The share price may be more volatile; although an income play, reits don't typically hold up well during downturns, in part because of fears over their refinancing risks (many reits use relatively short-term debt and need to roll over quite frequently).

It's hard to say what the lowest yield an investment like this should trade on, but I think that if it were to get down to 6% or so, that might be a sign that we're approaching a market peak. Given the yield we bought on, I would be inclined to hold it through any downturn and continuing collecting the income. But if you feel inclined to trade in and out, that might be a good point to watch.

Disclosure standards here are very good I wish all firms provided as much information as it does. The website at https://www.first-reit.com should keep you up to date.

Breadtalk

This bakery and restaurant group has only been in the portfolio for a short while and it's hard to judge progress, but on the whole I'm encouraged. There are good growth prospects here and I would consider holding the main thing to watch out for is any signs that it may be overstretching itself by expanding too quickly. At present, I would probably be inclined to take some profits if shares go over S$1.00 in the next couple of years.

The website at https://www.breadtalk.com provides pretty good information for investors.

Uni-President China

This Chinese soft drinks and noodle group should report full-year earnings towards the end of April. I'd be looking for some early evidence that the turnaround strategy is working ie earnings in line with my estimates or not too far below.

Next year is more crucial though and I'd want to see strong earnings, even if they were to miss my estimates somewhat. If things seem to be developing well at that point, this could also be another long-term consumer-play hold. But if it still seems to be struggling to regain the position surrendered to peers such as Tingyi, I would probably consider selling at that point.

The company's website at https://www.upch.com.cn/index_e.htm contains recent releases and annual reports, but is not well-provisioned with extra content to keep investors informed.

CSE Global

My timing on this provider of software services to the energy industry was truly awful; the stock has been hammered on the back of developments in the Middle East fears that look largely unjustified to me at present. I would continue to hold I think it should recover well over the next few months.

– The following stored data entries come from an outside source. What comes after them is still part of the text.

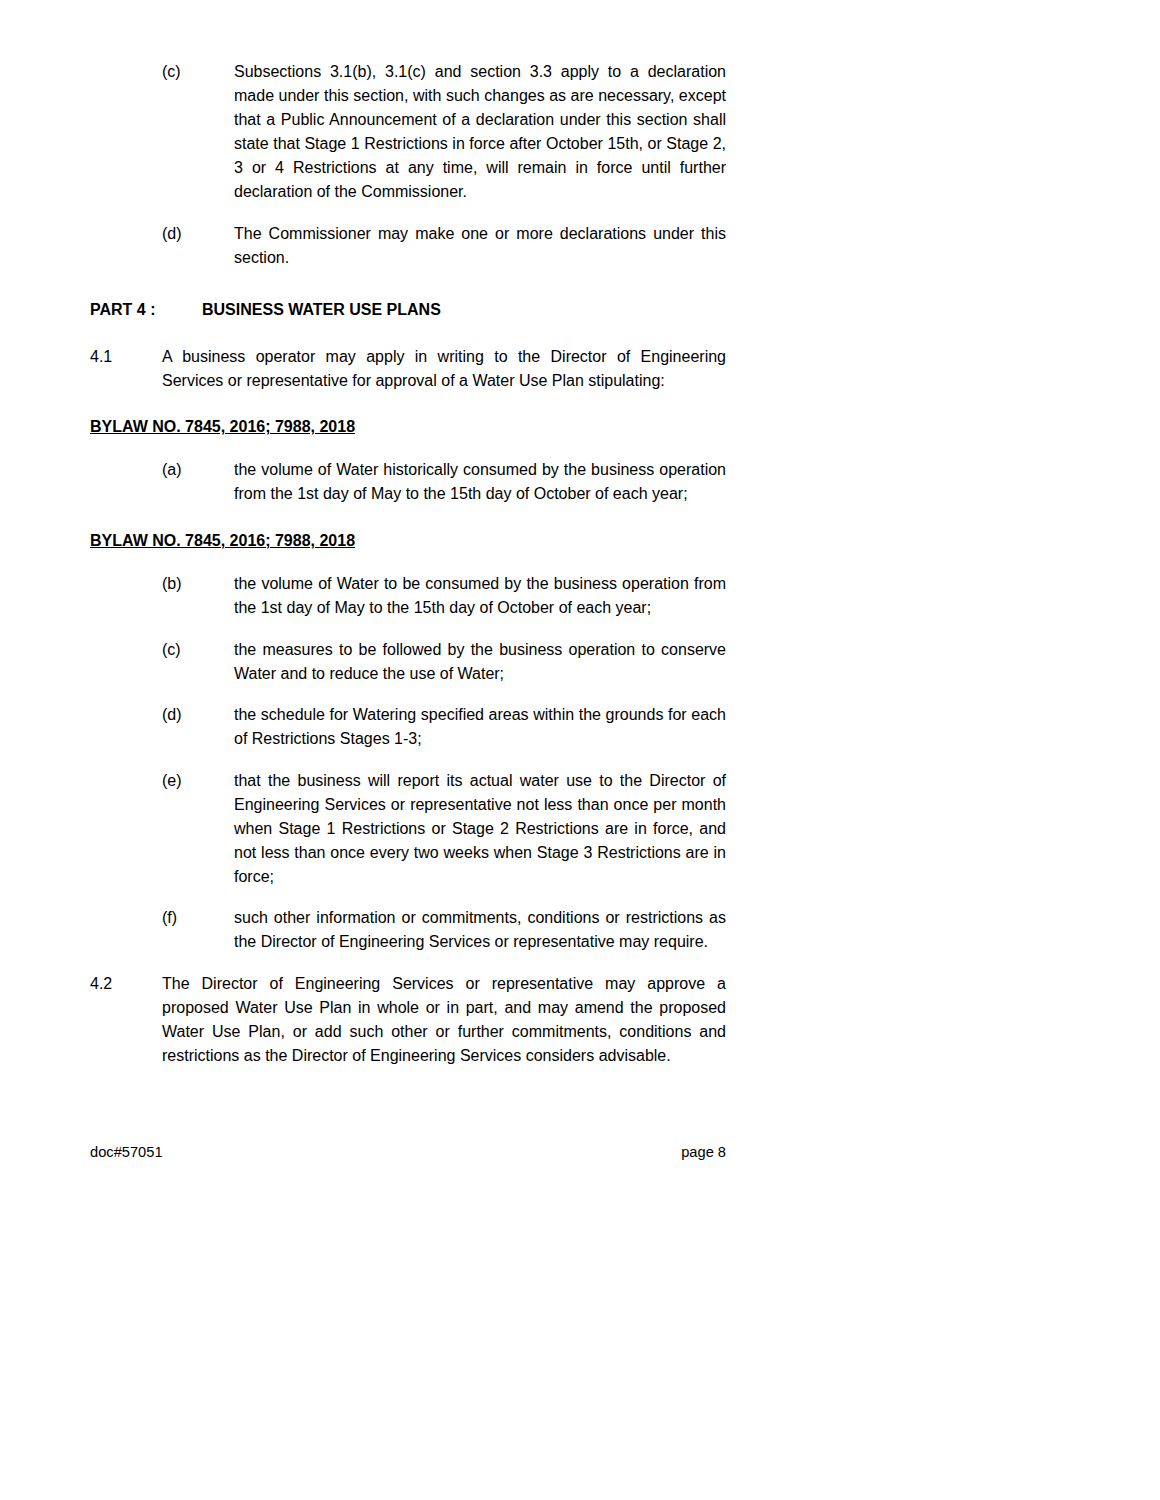(c)
Subsections 3.1(b), 3.1(c) and section 3.3 apply to a declaration made under this section, with such changes as are necessary, except that a Public Announcement of a declaration under this section shall state that Stage 1 Restrictions in force after October 15th, or Stage 2, 3 or 4 Restrictions at any time, will remain in force until further declaration of the Commissioner.
(d)
The Commissioner may make one or more declarations under this section.
PART 4 : BUSINESS WATER USE PLANS
4.1
A business operator may apply in writing to the Director of Engineering Services or representative for approval of a Water Use Plan stipulating:
BYLAW NO. 7845, 2016; 7988, 2018
(a)
the volume of Water historically consumed by the business operation from the 1st day of May to the 15th day of October of each year;
BYLAW NO. 7845, 2016; 7988, 2018
(b)
the volume of Water to be consumed by the business operation from the 1st day of May to the 15th day of October of each year;
(c)
the measures to be followed by the business operation to conserve Water and to reduce the use of Water;
(d)
the schedule for Watering specified areas within the grounds for each of Restrictions Stages 1-3;
(e)
that the business will report its actual water use to the Director of Engineering Services or representative not less than once per month when Stage 1 Restrictions or Stage 2 Restrictions are in force, and not less than once every two weeks when Stage 3 Restrictions are in force;
(f)
such other information or commitments, conditions or restrictions as the Director of Engineering Services or representative may require.
4.2
The Director of Engineering Services or representative may approve a proposed Water Use Plan in whole or in part, and may amend the proposed Water Use Plan, or add such other or further commitments, conditions and restrictions as the Director of Engineering Services considers advisable.
doc#57051 page 8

Long-term growth prospects are good in its core markets and the shares look cheap on current valuations. I might be inclined to take some profits if the price gets up around S$2 in the next year or two, depending on how earnings grow.

What happens next

That's it from me for the final time. As mentioned above, please email me on asiainvestor@moneyweek.com if you have any queries.

Just to let you know, I shall be contributing some ideas to the Profit Hunter newsletter we're working on a few and I hope to have my first piece in there very soon. It's possible that some existing Asia Investor recommendations will be suitable for Profit Hunter and I'll be able to continue covering them there, although I can't make any commitments on that at this point. My free weekly email MoneyWeek Asia will continue, at least for the time being.

Thank you for subscribing to Asia Investor over the last year. It's been rewarding writing it and I hope you've found some of the ideas useful.